COSMOS Cruel Heir

    COSMOS Cruel Heir

    ᠀𓏲 ㆍ⠀pyrothos 𓄸 ꒰ he wants you gone ꒱

    COSMOS Cruel Heir
    c.ai

    Kaelor looks exactly like what Varkhazar worships.

    Tall and severe. Built like a weapon rather than a man.

    That was his father’s doing.

    The king had raised him that way. No softness allowed. No mistakes tolerated. Kaelor learned that young.

    He learned it the day his mother died.

    A scandal, the kingdom called it.

    An affair. Betrayal. Dishonor.

    Kaelor remembered the truth of it better than anyone. His mother had simply grown tired. Tired of cold hands around her throat disguised as marriage. Tired of living like a prized possession instead of a woman. So she sought comfort elsewhere, and in Varkhazar, love outside a marriage was treated like treason.

    The execution was public.

    Varkhazar loved spectacles almost as much as it loved violence.

    Thousands packed the arena that day. Kaelor still remembered the silence most clearly. Not grief. Not horror. Expectation. Like the crowd had gathered for theater.

    He had stood beside his father the entire time.

    When the moment came, Kaelor tried to look away. He’d been young enough to still believe children should be spared certain things. His father disagreed.

    A hand had clamped around the back of his neck, fingers tight.

    “Watch,” the king ordered.

    So Kaelor watched.

    Watched the blade fall. Watched his mother’s body hit the floor. Watched the crowd stare without flinching.

    Afterward, his father had crouched beside him while servants cleaned blood from the arena stones.

    Remember this,” the king told him. “Love makes fools of rulers.

    Kaelor never forgot it.

    Not because he stopped loving his mother. That would have been easier. No, the lesson rooted itself somewhere deeper. Love did not protect people. It did not save them. His mother had loved, and it killed her anyway.

    So Kaelor adapted.

    He trained until his muscles burned and then trained harder. He buried himself in discipline because it could not betray him. The army respected him. Soldiers followed him without hesitation. The kingdom looked at him and saw certainty carved into flesh.

    That image mattered.

    In Varkhazar, weakness spread like rot through wood. One crack and people started questioning everything.

    Which was exactly why the Rover irritated him so badly.

    When you arrived in Pyrothos, his people admired you too quickly. Trusted you too easily. And Kaelor hated how naturally you carried power without needing to force it.

    Worse, he noticed you constantly.

    He noticed when you entered a room before he even looked up. Noticed your voice cutting through council chambers. Noticed your laugh lingering in his head.

    He tried to reason through it the way he approached everything else. Maybe it was respect. Strength recognized strength. Maybe it was because you spoke to him like he was a man instead of a title. Maybe it was because you never lowered your eyes around him, never softened yourself to make him comfortable.

    Whatever it was, he despised it.
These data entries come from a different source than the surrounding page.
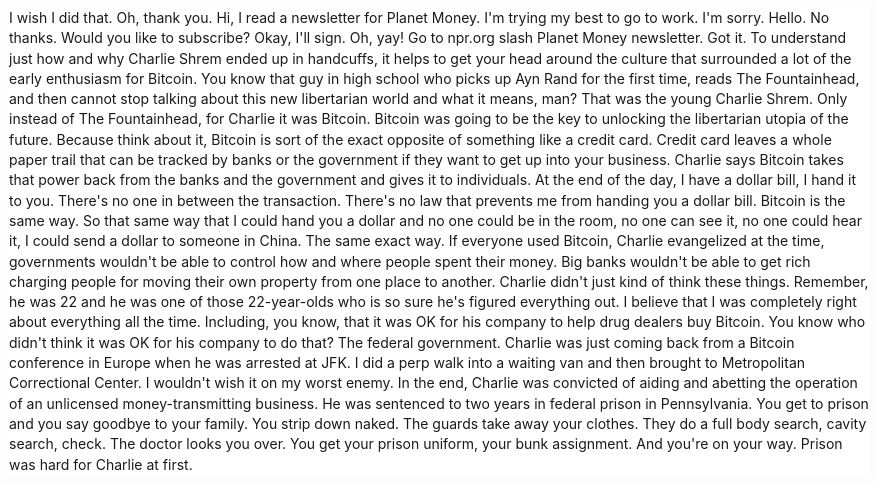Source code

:I wish I did that.
Oh, thank you.
Hi, I read a newsletter for Planet Money.
I'm trying my best to go to work.
I'm sorry.
Hello.
No thanks.
Would you like to subscribe?
Okay, I'll sign.
Oh, yay!
Go to npr.org slash Planet Money newsletter.
Got it.
To understand just how and why Charlie Shrem ended up in handcuffs,
it helps to get your head around the culture
that surrounded a lot of the early enthusiasm for Bitcoin.
You know that guy in high school who picks up Ayn Rand for the first time,
reads The Fountainhead,
and then cannot stop talking about this new libertarian world
and what it means, man?
That was the young Charlie Shrem.
Only instead of The Fountainhead, for Charlie it was Bitcoin.
Bitcoin was going to be the key to unlocking the libertarian utopia of the future.
Because think about it,
Bitcoin is sort of the exact opposite of something like a credit card.
Credit card leaves a whole paper trail that can be tracked by banks
or the government if they want to get up into your business.
Charlie says Bitcoin takes that power back from the banks and the government
and gives it to individuals.
At the end of the day, I have a dollar bill, I hand it to you.
There's no one in between the transaction.
There's no law that prevents me from handing you a dollar bill.
Bitcoin is the same way.
So that same way that I could hand you a dollar
and no one could be in the room,
no one can see it, no one could hear it,
I could send a dollar to someone in China.
The same exact way.
If everyone used Bitcoin, Charlie evangelized at the time,
governments wouldn't be able to control how and where people spent their money.
Big banks wouldn't be able to get rich charging people
for moving their own property from one place to another.
Charlie didn't just kind of think these things.
Remember, he was 22 and he was one of those 22-year-olds
who is so sure he's figured everything out.
I believe that I was completely right about everything all the time.
Including, you know, that it was OK for his company
to help drug dealers buy Bitcoin.
You know who didn't think it was OK for his company to do that?
The federal government.
Charlie was just coming back from a Bitcoin conference in Europe
when he was arrested at JFK.
I did a perp walk into a waiting van
and then brought to Metropolitan Correctional Center.
I wouldn't wish it on my worst enemy.
In the end, Charlie was convicted of aiding and abetting
the operation of an unlicensed money-transmitting business.
He was sentenced to two years in federal prison in Pennsylvania.
You get to prison and you say goodbye to your family.
You strip down naked. The guards take away your clothes.
They do a full body search, cavity search, check.
The doctor looks you over.
You get your prison uniform, your bunk assignment.
And you're on your way.
Prison was hard for Charlie at first.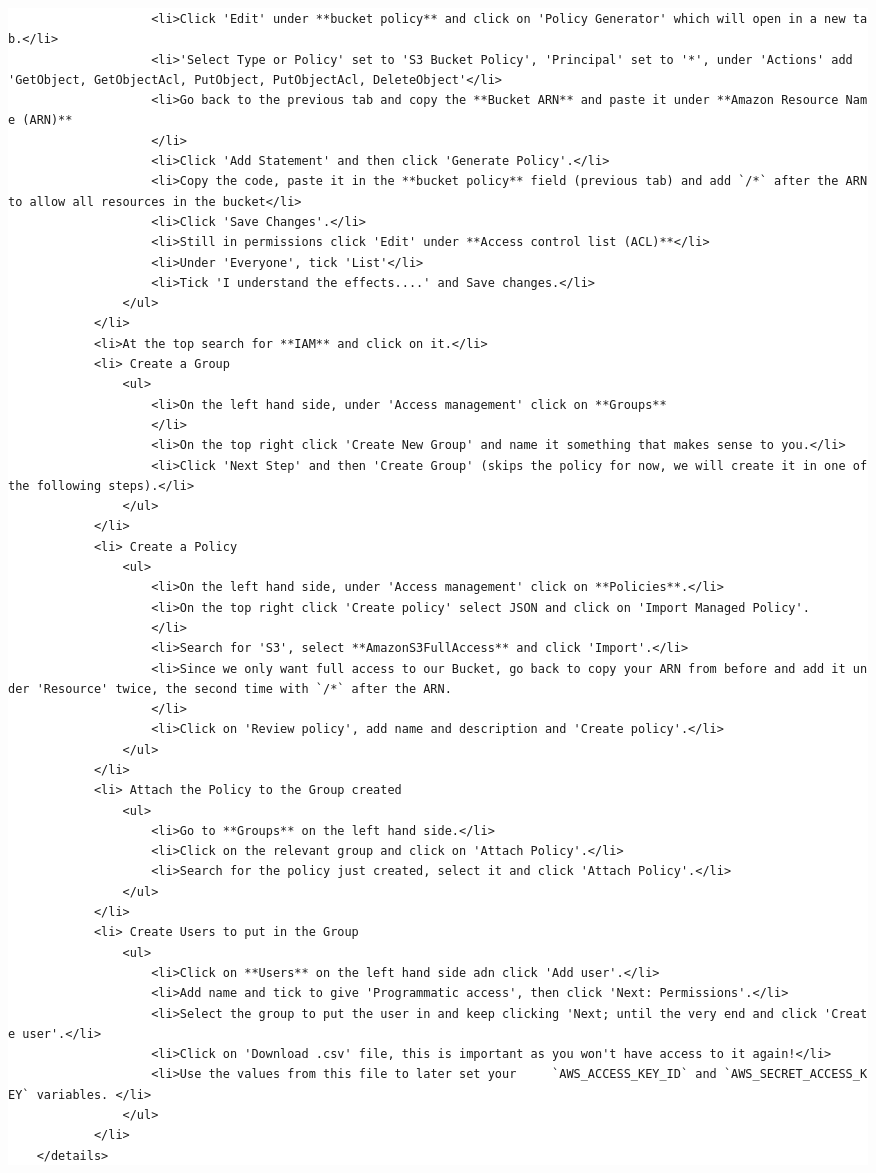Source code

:                         <li>Click 'Edit' under **bucket policy** and click on 'Policy Generator' which will open in a new tab.</li>
                        <li>'Select Type or Policy' set to 'S3 Bucket Policy', 'Principal' set to '*', under 'Actions' add 'GetObject, GetObjectAcl, PutObject, PutObjectAcl, DeleteObject'</li>
                        <li>Go back to the previous tab and copy the **Bucket ARN** and paste it under **Amazon Resource Name (ARN)**
                        </li>
                        <li>Click 'Add Statement' and then click 'Generate Policy'.</li>
                        <li>Copy the code, paste it in the **bucket policy** field (previous tab) and add `/*` after the ARN to allow all resources in the bucket</li>
                        <li>Click 'Save Changes'.</li>
                        <li>Still in permissions click 'Edit' under **Access control list (ACL)**</li>
                        <li>Under 'Everyone', tick 'List'</li>
                        <li>Tick 'I understand the effects....' and Save changes.</li>
                    </ul>
                </li>
                <li>At the top search for **IAM** and click on it.</li>
                <li> Create a Group
                    <ul>
                        <li>On the left hand side, under 'Access management' click on **Groups**
                        </li>
                        <li>On the top right click 'Create New Group' and name it something that makes sense to you.</li>
                        <li>Click 'Next Step' and then 'Create Group' (skips the policy for now, we will create it in one of the following steps).</li>
                    </ul>
                </li>
                <li> Create a Policy
                    <ul>
                        <li>On the left hand side, under 'Access management' click on **Policies**.</li>
                        <li>On the top right click 'Create policy' select JSON and click on 'Import Managed Policy'.
                        </li>
                        <li>Search for 'S3', select **AmazonS3FullAccess** and click 'Import'.</li>
                        <li>Since we only want full access to our Bucket, go back to copy your ARN from before and add it under 'Resource' twice, the second time with `/*` after the ARN.
                        </li>
                        <li>Click on 'Review policy', add name and description and 'Create policy'.</li>
                    </ul>
                </li>
                <li> Attach the Policy to the Group created
                    <ul>
                        <li>Go to **Groups** on the left hand side.</li>
                        <li>Click on the relevant group and click on 'Attach Policy'.</li>
                        <li>Search for the policy just created, select it and click 'Attach Policy'.</li>
                    </ul>
                </li>
                <li> Create Users to put in the Group
                    <ul>
                        <li>Click on **Users** on the left hand side adn click 'Add user'.</li>
                        <li>Add name and tick to give 'Programmatic access', then click 'Next: Permissions'.</li>
                        <li>Select the group to put the user in and keep clicking 'Next; until the very end and click 'Create user'.</li>
                        <li>Click on 'Download .csv' file, this is important as you won't have access to it again!</li>
                        <li>Use the values from this file to later set your     `AWS_ACCESS_KEY_ID` and `AWS_SECRET_ACCESS_KEY` variables. </li>
                    </ul>
                </li>
        </details>
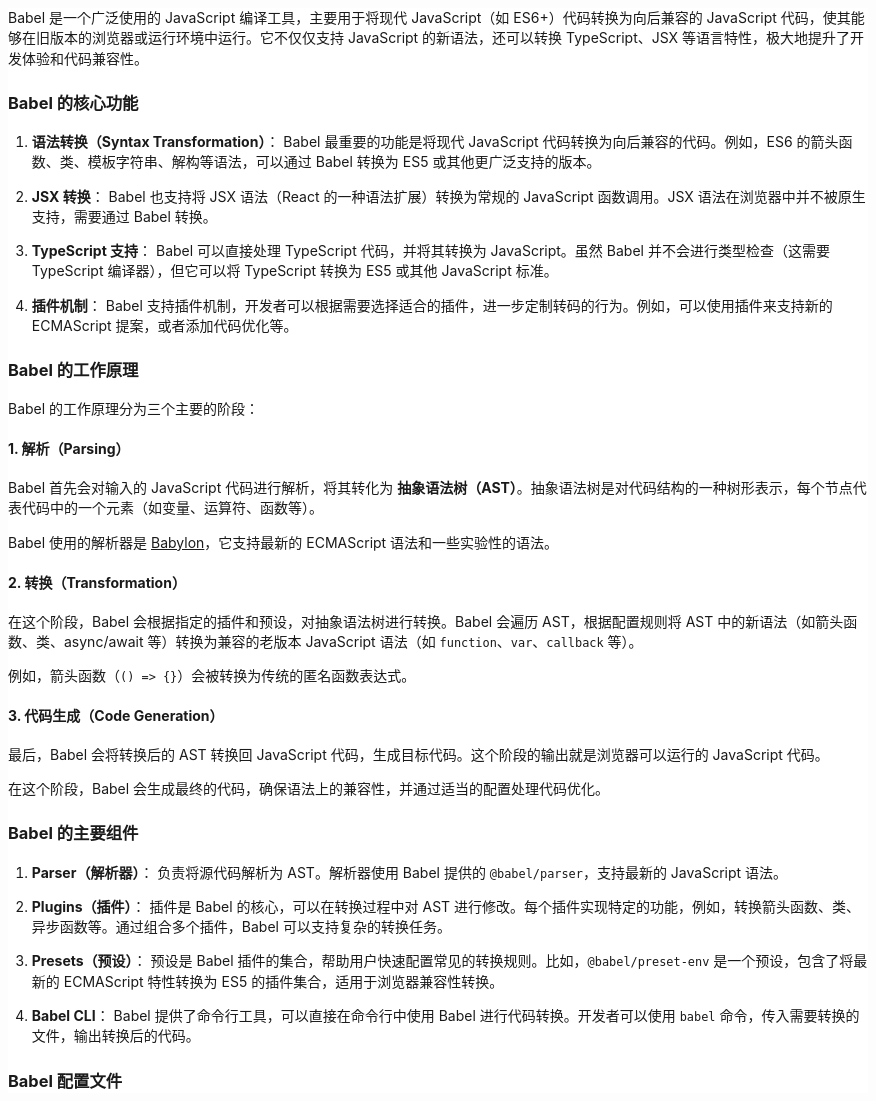 Babel 是一个广泛使用的 JavaScript 编译工具，主要用于将现代 JavaScript（如 ES6+）代码转换为向后兼容的 JavaScript 代码，使其能够在旧版本的浏览器或运行环境中运行。它不仅仅支持 JavaScript 的新语法，还可以转换 TypeScript、JSX 等语言特性，极大地提升了开发体验和代码兼容性。

### Babel 的核心功能

1. **语法转换（Syntax Transformation）**：
   Babel 最重要的功能是将现代 JavaScript 代码转换为向后兼容的代码。例如，ES6 的箭头函数、类、模板字符串、解构等语法，可以通过 Babel 转换为 ES5 或其他更广泛支持的版本。

2. **JSX 转换**：
   Babel 也支持将 JSX 语法（React 的一种语法扩展）转换为常规的 JavaScript 函数调用。JSX 语法在浏览器中并不被原生支持，需要通过 Babel 转换。

3. **TypeScript 支持**：
   Babel 可以直接处理 TypeScript 代码，并将其转换为 JavaScript。虽然 Babel 并不会进行类型检查（这需要 TypeScript 编译器），但它可以将 TypeScript 转换为 ES5 或其他 JavaScript 标准。

4. **插件机制**：
   Babel 支持插件机制，开发者可以根据需要选择适合的插件，进一步定制转码的行为。例如，可以使用插件来支持新的 ECMAScript 提案，或者添加代码优化等。

### Babel 的工作原理

Babel 的工作原理分为三个主要的阶段：

#### 1. **解析（Parsing）**

Babel 首先会对输入的 JavaScript 代码进行解析，将其转化为 **抽象语法树（AST）**。抽象语法树是对代码结构的一种树形表示，每个节点代表代码中的一个元素（如变量、运算符、函数等）。

Babel 使用的解析器是 [Babylon](https://github.com/babel/babylon)，它支持最新的 ECMAScript 语法和一些实验性的语法。

#### 2. **转换（Transformation）**

在这个阶段，Babel 会根据指定的插件和预设，对抽象语法树进行转换。Babel 会遍历 AST，根据配置规则将 AST 中的新语法（如箭头函数、类、async/await 等）转换为兼容的老版本 JavaScript 语法（如 `function`、`var`、`callback` 等）。

例如，箭头函数（`() => {}`）会被转换为传统的匿名函数表达式。

#### 3. **代码生成（Code Generation）**

最后，Babel 会将转换后的 AST 转换回 JavaScript 代码，生成目标代码。这个阶段的输出就是浏览器可以运行的 JavaScript 代码。

在这个阶段，Babel 会生成最终的代码，确保语法上的兼容性，并通过适当的配置处理代码优化。

### Babel 的主要组件

1. **Parser（解析器）**：
   负责将源代码解析为 AST。解析器使用 Babel 提供的 `@babel/parser`，支持最新的 JavaScript 语法。

2. **Plugins（插件）**：
   插件是 Babel 的核心，可以在转换过程中对 AST 进行修改。每个插件实现特定的功能，例如，转换箭头函数、类、异步函数等。通过组合多个插件，Babel 可以支持复杂的转换任务。

3. **Presets（预设）**：
   预设是 Babel 插件的集合，帮助用户快速配置常见的转换规则。比如，`@babel/preset-env` 是一个预设，包含了将最新的 ECMAScript 特性转换为 ES5 的插件集合，适用于浏览器兼容性转换。

4. **Babel CLI**：
   Babel 提供了命令行工具，可以直接在命令行中使用 Babel 进行代码转换。开发者可以使用 `babel` 命令，传入需要转换的文件，输出转换后的代码。

### Babel 配置文件
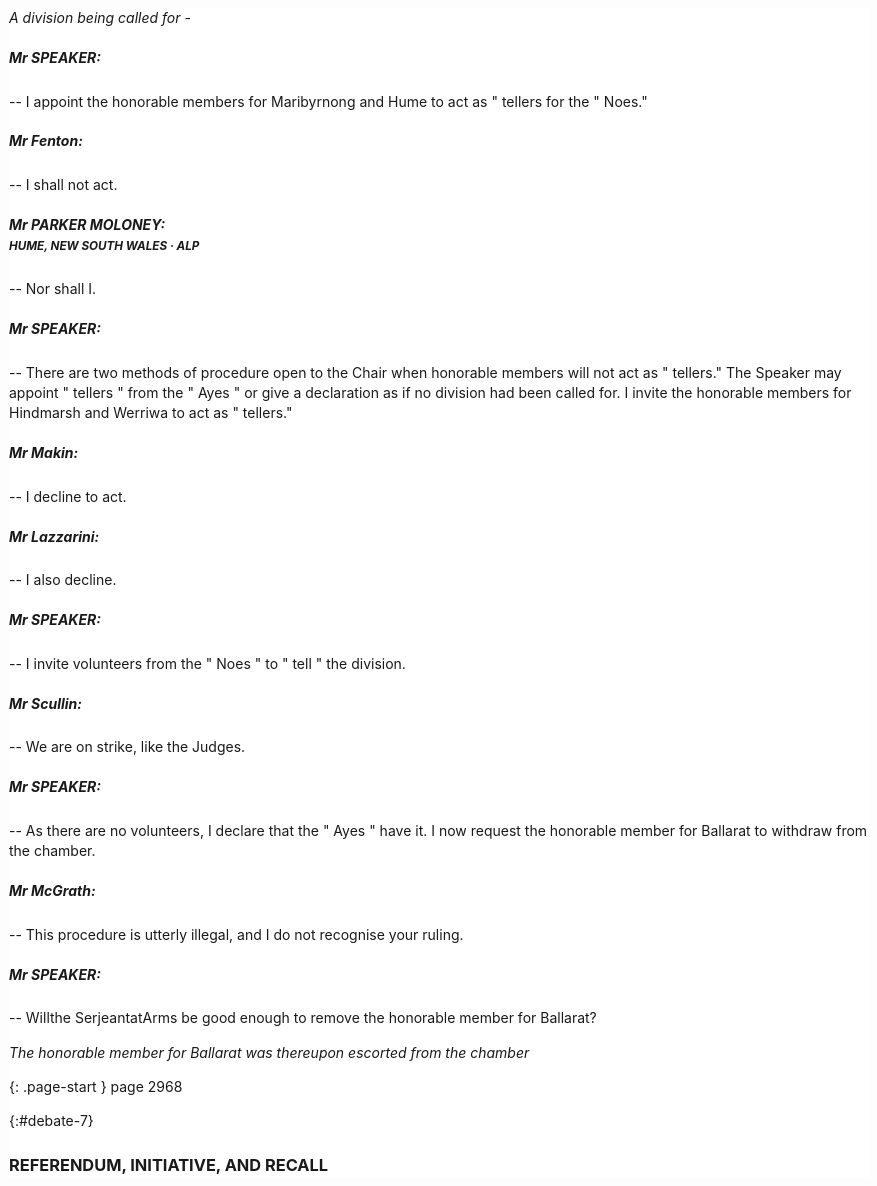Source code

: 
 *A division being called for -* 


##### Mr SPEAKER:

-- I appoint the honorable members for Maribyrnong and Hume to act as " tellers for the " Noes." 

##### Mr Fenton:

--  I shall not act. 

##### Mr PARKER MOLONEY:<br><small class="text-muted">HUME, NEW SOUTH WALES &middot; ALP</small>

--  Nor shall I. 

##### Mr SPEAKER:

-- There are two methods of procedure open to the Chair when honorable members will not act as " tellers." The  Speaker  may appoint " tellers " from the " Ayes " or give a declaration as if no division had been called for. I invite the honorable members for Hindmarsh and Werriwa to act as " tellers." 

##### Mr Makin:

--  I decline to act. 

##### Mr Lazzarini:

--  I also decline. 

##### Mr SPEAKER:

-- I invite volunteers from the " Noes " to " tell " the division. 

##### Mr Scullin:

--  We are on strike, like the Judges. 

##### Mr SPEAKER:

-- As there are no volunteers, I declare that the " Ayes " have it. I now request the honorable member for Ballarat to withdraw from the chamber. 

##### Mr McGrath:

--  This procedure is utterly illegal, and I do not recognise your ruling. 

##### Mr SPEAKER:

-- Willthe SerjeantatArms be good enough to remove the honorable member for Ballarat? 


 *The honorable member for Ballarat was thereupon escorted from the chamber* 


{: .page-start }
page 2968

{:#debate-7}
### REFERENDUM, INITIATIVE, AND RECALL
The whole thing felt painfully cliché.

    His father would have called it pathetic.

    So Kaelor made a decision. You would leave Pyrothos.

    Then came the council meeting. Another argument. Another hour spent with you challenging him in front of ministers. By the end of it, irritation sat under his skin like a splinter he couldn’t dig out.

    He cornered you afterward on one of the palace balconies overlooking the molten rivers below. Lava glowed through the city, painting the night in deep orange light.

    “You are becoming inconvenient,” he said bluntly.

    Kaelor kept his eyes on the city below because looking at you for too long lately had become dangerous in ways battle never was. Battle he understood. This he did not.

    “I have spent years removing weakness from myself.” His jaw tightened. “Yet somehow you keep finding ways to insert yourself into my thoughts.”

    Gods, even admitting it irritated him.

    The frustration in his voice was real. Not anger. Anger was easy for him.This felt different.

    He finally looked at you then. Fully.

    “You should leave Pyrothos soon, Rover.” His voice lowered. “Before I forget how to remain unaffected by you.”